Pickle Wants Bigger Facebook Following Than Nickelback

This week, after the shit show known as Nickelback was crowned Band of the Decade by Billboard — validating the taste of its seven-figure Facebook fan base — someone something good and pure and vinegary has come along to take a stand against these ass-pokers with a righteous kick in the dick.
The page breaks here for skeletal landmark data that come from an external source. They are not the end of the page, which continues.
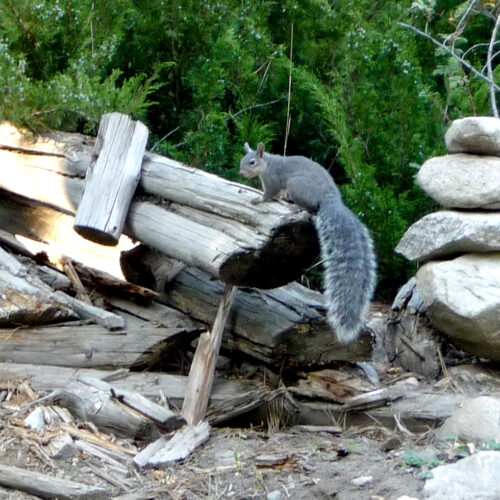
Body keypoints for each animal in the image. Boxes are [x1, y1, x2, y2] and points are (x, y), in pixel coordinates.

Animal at [238, 141, 376, 344]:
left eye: (252, 162)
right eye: (243, 160)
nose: (241, 173)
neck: (269, 164)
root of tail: (329, 197)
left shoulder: (273, 180)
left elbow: (268, 195)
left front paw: (257, 200)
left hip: (295, 185)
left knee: (311, 209)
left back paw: (295, 206)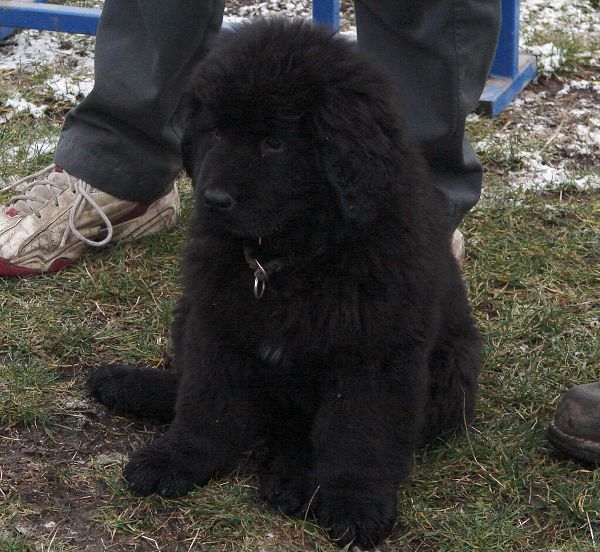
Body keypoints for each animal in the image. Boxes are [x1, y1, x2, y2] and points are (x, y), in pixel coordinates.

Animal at [89, 17, 482, 548]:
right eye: (216, 132)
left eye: (274, 143)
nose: (213, 200)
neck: (288, 258)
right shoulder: (217, 319)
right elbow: (206, 401)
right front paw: (177, 458)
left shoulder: (375, 349)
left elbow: (361, 431)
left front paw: (355, 503)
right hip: (187, 312)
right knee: (214, 395)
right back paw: (130, 385)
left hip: (453, 370)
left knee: (297, 428)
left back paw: (292, 477)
A pickle, to be exact.

In an attempt to give the band a gnarly case of size envy, the above condiment has started a fan page, appropriately titled "Can this pickle get more fans than Nickleback?" The page is now at around 400K members, so become a fan now and help a brave fermented cucumber surpass the evil vanilla rock’s camp (currently 1,392,481).

Related Posts:

Guss’ Pickles Ad Campaign Takes It Down a Notch

What do you think?

About The Author

Notorious J.A.P.

Bitch'll get back to ya.

16 Responses

  1. Anonymous

    Google may pay heed. “Level of community support is certainly one supra parts of the factors we’re considering,” says a Google spokesman who Reply

  2. Anonymous

    one day i went shopping outside,and in an ed hardy store,I found some kinds of ed hardy i love most they are Your website is really good Thank you for the information links of london links of

    Reply
  3. Anonymous

    Long before that nighttime soap brought him international tag heuer fame, Forsythe worked steadily in both film and TV, earning an Emmy nod back in 1953. Forsythe also tag heuer contended at the

    Reply
  4. Anonymous

    Prior to airing the two-hour series finale, there will be a replica watches one-hour recap of all six seasons of this 2005 Emmy winner for best drama replica watches series. Then after the replica watches show, Jimmy Kimmel Reply

  5. Anonymous

    Tom Quinn, senior VP of Magnolia, calls replica watches this an incredible achievement on so many levels. On average, less than 50 specialized films replica watches a year cross the $1 million mark, so to see our little program replica watches blossom int

    Reply
  6. Anonymous

    But he’s dug himself a partisan hole with this big bill, and it’ll be interesting to breitling watches see him try to dig his way out. On the one hand, an Academy Award is nothing to sneeze at. Bullock has Reply

  7. Anonymous

    It’s almost as bad when you ask tag heuer watches voters how the law will affect them personally. There is lots of doubt and some considerable belief or hope that the new law won’t affect them

    Reply

Leave a Reply

Your email address will not be published.